Devin sighs. I can hear the tick-tick-tickle-tack of his keyboard in the background. It’s an almost human sound; in some ways more distinctly Devin than his voice. Which, as usual, is wire taut with caffeine and fatigue.

“Tashi, you know this as well as anyone. Hebrew has no separate characters for numbers. The Torah’s just a string of digits. Pure numbers, unburdened by the concrete. Long strings of pure numbers: God’s own cryptosystem.”

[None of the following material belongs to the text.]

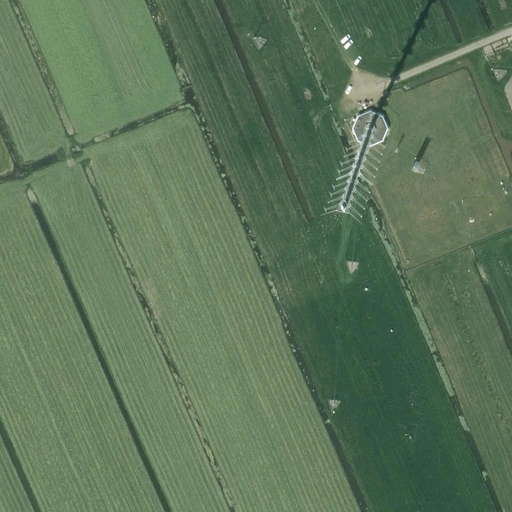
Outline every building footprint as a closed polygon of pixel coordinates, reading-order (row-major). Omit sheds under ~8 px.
[(257,49),(259,51),(267,40),(265,39),(254,37),(252,39),(257,49)] [(495,70),(493,71),(498,82),(500,81),(507,73),(506,71),(495,70)] [(383,140),(389,127),(383,114),(370,108),(357,114),(352,127),(357,140),(370,146),(383,140)] [(359,265),(359,263),(346,261),(346,264),(350,274),(352,274),(359,265)] [(340,404),(340,401),(328,400),(328,402),(332,413),(334,413),(340,404)]
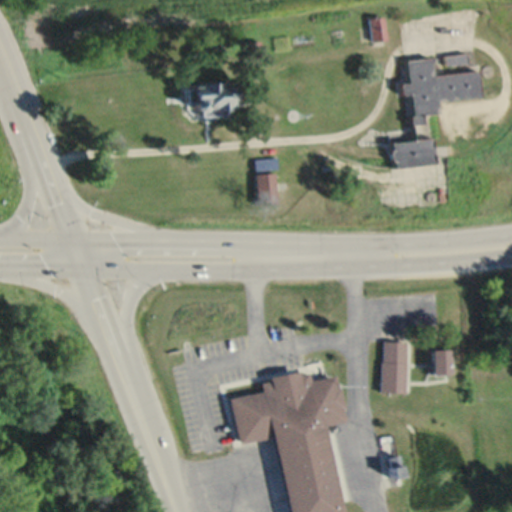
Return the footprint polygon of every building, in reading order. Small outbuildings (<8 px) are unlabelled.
[(367,16),(367,41),(383,41),(383,16),(367,16)] [(253,42),(245,43),(246,50),(254,49),(253,42)] [(477,70),(432,74),(430,56),(404,59),(406,84),(407,84),(411,126),(423,125),(422,115),(437,113),(436,101),(480,97),(477,70)] [(184,87),(186,101),(193,100),(194,108),(214,106),(215,111),(227,110),(227,106),(232,106),(232,101),(238,100),(236,83),(220,85),(220,80),(201,82),(201,86),(184,87)] [(393,167),(434,164),(432,138),(391,142),(393,167)] [(254,173),(254,199),(274,199),(274,173),(254,173)] [(378,392),(403,392),(403,339),(378,339),(378,392)] [(449,374),(449,347),(429,347),(429,374),(449,374)] [(227,398),(238,443),(272,435),(290,511),(341,511),(320,423),(342,418),(332,375),(310,380),(308,371),(298,373),(297,370),(268,377),(269,380),(260,382),(262,389),(227,398)]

“Go to bed, Devin. I’ll see you tomorrow.” In the days of telegraphy, each operator had a distinctive way of keying the line: his fist. An experienced listener could identify who was on the other end of a transmission by the distinct timing of the dots and dashes. Now we’ve got unique phone numbers, caller I.D. Our wireless transmissions carry voices: supposedly a human way of telling each other apart.

But there’s recordings, voice synthesizers, automated phone operators. Lawyers spend days worth of billable hours arguing about the identity of a single voice on a phone line. But I know it’s Devin when he calls; a declaration of identity emerges from the sound of his fingers on the keyboard. A fist.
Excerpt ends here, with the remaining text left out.